In second grade, I had a relatively small social circle. My two best friends were Giulietta (who loved Great Danes) and Sophie. I was only friends with Sophie because one day she came up to me in the canteen line and asked me if I wanted to be friends. Being young, I didn’t fully grasp the concept of “friends” but I said yes anyways.

Our young, innocent friendship lasted a couple of months until one fateful lunchtime, where I was suddenly rendered an outcast because of my food.

Normally at lunch, I’d buy my normal meal from the canteen; a carton of chocolate meat, a slice of off-tasting square pizza, some canned fruit, and a chocolate chip cookie. But on that day, my mum had decided to pack me seaweed soup, or miyeokguk, a traditional Korean delicacy. And that was when things started to go astray.

Sophie nudged me from the side. “What are you eating?” she asked. “Ooh, that smells nice,” she said.

I grinned at her. “It’s seaweed soup. Wanna try some?” I asked.

Sophie screamed and almost fell out of her chair. “You eat SPINACH soup?” she exclaimed.

Her voice was full of disgust.

The rest of the class had heard her exclamation. Questions started to thicken the air, as everyone started asking about seaweed. I could hear someone saying “Sally’s a turtle, she eats seaweed.” as well as not-so-subtle whispers of “yuck,” and “gross,” .

Someone said: “What does spinach taste like?”

I noticed that a few seats away from me a boy was eating his sushi. I knew that sushi paper was made out of spinach. Why didn’t they go ask him instead? Life was unfair.

Even Giulietta, my best friend, was inching away from me.

From then on, some of the kids in my class treated me like an outcast, like I wasn’t supposed to be there. I could still hear some of the whispers that had surrounded me during that one lunchtime and they just wouldn’t go away. Insecurities of sorts started consuming me, and I became more self-conscious of what I looked like to others. In this process, the second-grade me had killed myself without even recognising it.

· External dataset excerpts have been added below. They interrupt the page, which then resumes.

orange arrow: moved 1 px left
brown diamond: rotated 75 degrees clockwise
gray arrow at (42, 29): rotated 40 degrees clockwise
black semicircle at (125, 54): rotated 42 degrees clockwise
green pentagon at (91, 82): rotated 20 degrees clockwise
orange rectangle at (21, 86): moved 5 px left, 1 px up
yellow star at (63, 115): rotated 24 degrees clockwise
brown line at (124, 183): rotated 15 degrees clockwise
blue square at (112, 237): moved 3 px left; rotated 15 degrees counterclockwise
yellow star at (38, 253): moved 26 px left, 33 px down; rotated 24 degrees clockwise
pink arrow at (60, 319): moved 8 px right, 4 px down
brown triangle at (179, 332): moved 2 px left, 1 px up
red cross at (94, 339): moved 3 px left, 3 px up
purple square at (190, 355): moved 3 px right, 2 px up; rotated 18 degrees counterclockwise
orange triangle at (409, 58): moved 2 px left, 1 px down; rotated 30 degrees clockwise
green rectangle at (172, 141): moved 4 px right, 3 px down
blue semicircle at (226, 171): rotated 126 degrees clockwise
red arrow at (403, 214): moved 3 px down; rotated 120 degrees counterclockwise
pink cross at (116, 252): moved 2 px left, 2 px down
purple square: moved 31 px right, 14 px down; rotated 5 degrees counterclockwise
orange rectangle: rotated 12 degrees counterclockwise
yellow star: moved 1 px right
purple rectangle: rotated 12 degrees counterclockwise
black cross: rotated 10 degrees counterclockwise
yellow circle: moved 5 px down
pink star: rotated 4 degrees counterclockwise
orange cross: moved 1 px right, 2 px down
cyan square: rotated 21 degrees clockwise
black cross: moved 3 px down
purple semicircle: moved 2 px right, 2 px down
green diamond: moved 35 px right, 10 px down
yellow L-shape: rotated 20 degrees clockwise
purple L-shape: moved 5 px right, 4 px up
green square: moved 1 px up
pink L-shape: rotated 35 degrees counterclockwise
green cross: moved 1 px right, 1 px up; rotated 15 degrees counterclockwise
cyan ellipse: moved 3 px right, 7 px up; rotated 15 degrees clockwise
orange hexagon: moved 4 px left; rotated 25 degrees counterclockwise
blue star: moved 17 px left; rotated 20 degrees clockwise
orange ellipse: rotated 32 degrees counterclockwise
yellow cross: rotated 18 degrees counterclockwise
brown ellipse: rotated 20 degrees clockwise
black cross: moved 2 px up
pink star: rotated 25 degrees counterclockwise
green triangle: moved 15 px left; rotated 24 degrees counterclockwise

I started comparing myself to other, well-accepted children in the grade. There was Juliet, who had a large circle of friends. I tried to emulate her to a certain extent. Juliet brought ham and cheese sandwiches to lunch instead of seaweed soup. Juliet did not raise her hand in class, whereas I would spring my hand up like little Hermione at every question like a know-it-all. Juliet had a small, pointy nose. My nose was a fat boulder resting in the middle of my face. Although I couldn’t change my nose, I decided that I would stop raising my hand and start bringing ham and cheese sandwiches to every lunch.

I became increasingly silent in my class, staring at everyone and comparing them to myself.

Luckily, I got to move after a year at that school and ever since the “seaweed incident” happened, I’ve matured. I don’t care about what others think about my excessive hand raising in class, nor am I unhappy with my nose or what I bring to lunch. But it took a lot of work and motivation, as well as a change of environment to get into this mental headspace of thought. Others who have suffered more extreme cases of bullying might not have been as lucky.

In fact, I’ve been a part of bullying. After I moved from the school where I was teased for my food, I joined a group of innocent-looking third graders. I fit in well, but there was one girl – I think her name was Mia – who had a birthmark on her left arm. The other third graders avoided her indirectly and didn’t talk or work on group projects with her, and I was one of them. Whenever the teacher asked the students to pair up, Mia would always end up being the odd one out and would have to pair with the teacher.

Looking back on it now, I feel extremely guilty about not attempting to start a conversation with Mia. Hopefully she’s in a better place now.

I’m sharing my story as a message to you guys reading this. Never, ever ignore or bully someone because of their culture, sexual orientation, birthmark, accent, skin colour, or otherwise. These are the very things that make us all unique and interesting, and to bully someone because of those traits is to take away their individuality and soul.

As for bystanders of bullying, you’re taking part in the act as well. Don’t look the other way when someone’s getting harassed – be it verbally or physically. Of course, you don’t have to jump in and stop the fight (as that would be dangerous). At least report it to a trustworthy adult or teacher. You aren’t being a snitch by doing so ; in fact, you’re doing the exact opposite.